Notice of the time and place of the public hearing held on October 30, 1956, was published in a newspaper, the “New Haven Evening Register,” on October 20, 1956, and October 26, 1956. The plaintiff claims that the first notice was published less than ten days before the public hearing and that, consequently, the requirements of the statute were not complied with. The provision for publishing the first notice “no[t] less than ten days . . . before such hearing,” coupled with the provision that “a copy of such proposed regulation . . . shall be filed in the office of the town, city or borough clerk, as the case may be, in such municipality for public inspection at least ten days before such hearing,” evidences the intention of the framers of the statute that the period should be ten full or clear days. No other construction will give meaning to these words of the statute. When so many days “at least” are given to do an act, or “not less than” so many days must intervene, both the terminal days are excluded. Austin, Nichols & Co. v. Gilman, 100 Conn. 81, 85, 123 A. 32. As ten full days did not intervene between the publication of the first notice and the public hearing on October 30, 1956, the notification required by § 375d was not given. Compliance with the statutory procedure was a prerequisite to any valid and effective amendment of, or change in, the zoning regulations. Consequently, the failure to comply with the requirements of § 375d rendered the amendment of the zoning regulations invalid. State ex rel. Capurso v. Flis, 144 Conn. 473, 481, 133 A.2d 901.

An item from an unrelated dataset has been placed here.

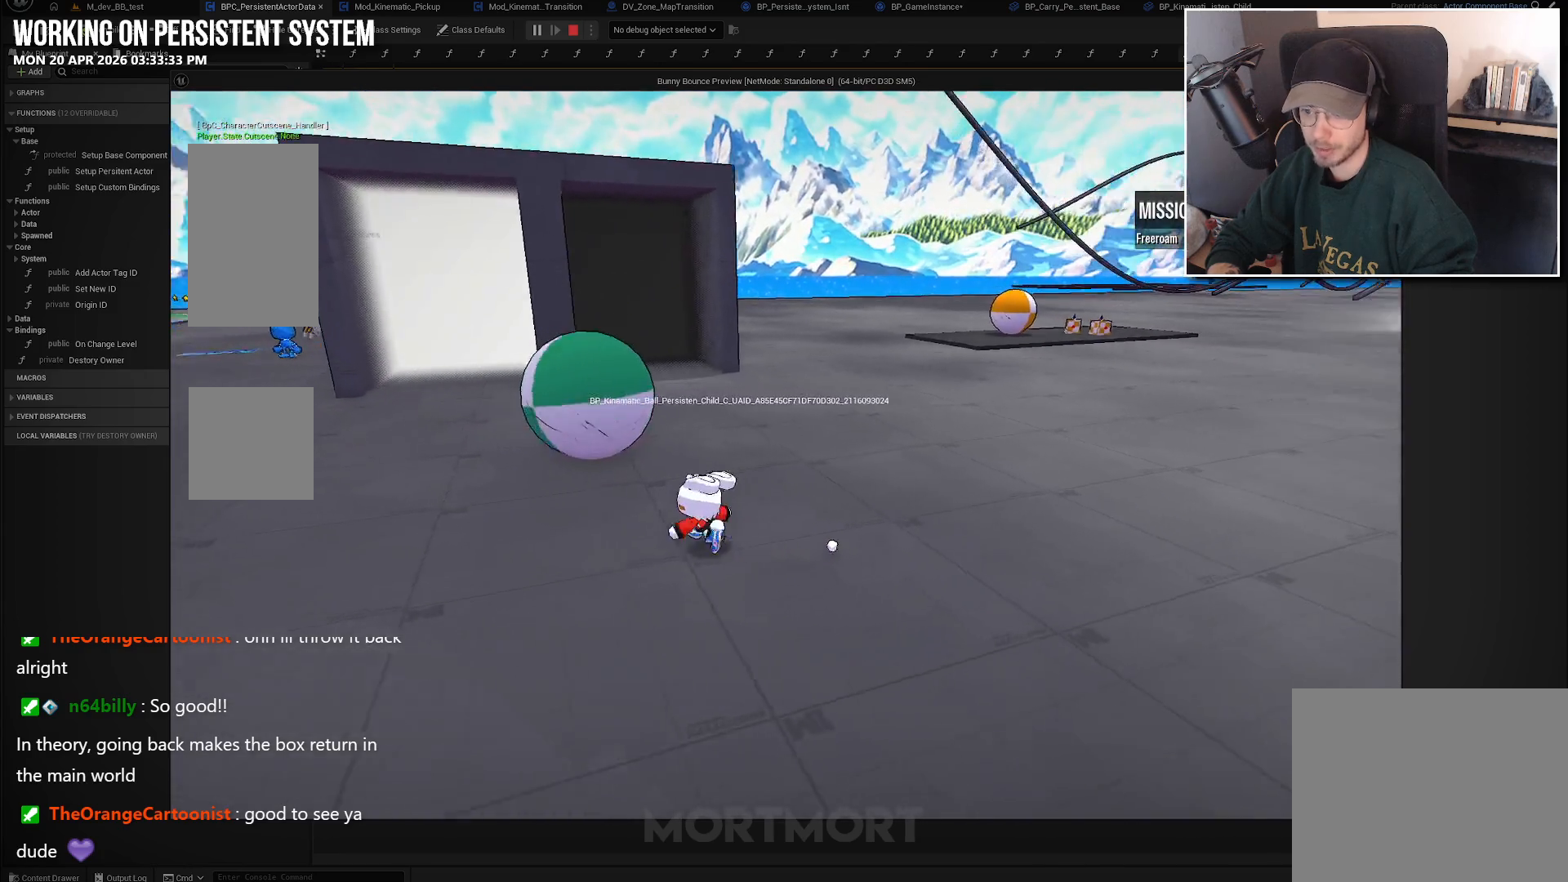
{"buttons": ["A"], "left_stick": "up", "right_stick": "center", "events": [[217, "left_stick", "up"], [500, "A", "down"]]}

Section 379d of the 1955 Cumulative Supplement[*140] provides that “[a]ny person or persons severally or jointly aggrieved” by any decision of a zoning board of appeals “may . . . take an appeal to the court of common pleas.” Section 381d provides that appeals from zoning commissions may be taken to the Court, of Common Pleas in the manner provided in § 379d. The defendant maintains that the plaintiff is not an aggrieved person and that “[i]n view of the unchallenged finding that [plaintiff] was not an aggrieved party, the judgment must be approved.” There is no unchallenged finding that the plaintiff was not an aggrieved person, since the court made no finding. In the absence of a finding, we turn to the memorandum of decision to ascertain the legal conclusions upon which the court based its judgment. State ex rel. Haverback v. Thomson, 134 Conn. 288, 291, 57 A.2d 259. An examination of the memorandum shows that the judgment was not based upon the conclusion that the plaintiff was not an aggrieved person but on the erroneous conclusion that the notice required by the statute was given. Ordinarily, if a case is tried on one theory, this court will determine the appeal upon the same theory. Maltbie, Conn. App. Proc., § 42. While the issue whether the plaintiff was an aggrieved person, as a technical matter, was raised in the pleadings, and the judgment file recited that the court “finds the issues for the defendant,” the case was actually tried on the theory that the plaintiff was an aggrieved person within the rule laid down in cases such as Kamerman v. LeRoy, 133 Conn. 232, 237, 50 A.2d 175, and O’Connor v. Board of Zoning Appeals, 140 Conn. 65, 72, 98 A.2d 515. Since the case was tried on that theory, this court will determine the appeal on the same theory. Had the court meant to find that the plaintiff was not an aggrieved person, it would have dismissed the appeal[*141] for lack of jurisdiction. Bardes v. Zoning Board, 141 Conn. 317, 318, 106 A.2d 160.

There is error, the judgment is set aside and the case is remanded with direction to render judgment •sustaining the appeal.

In this opinion the other judges concurred.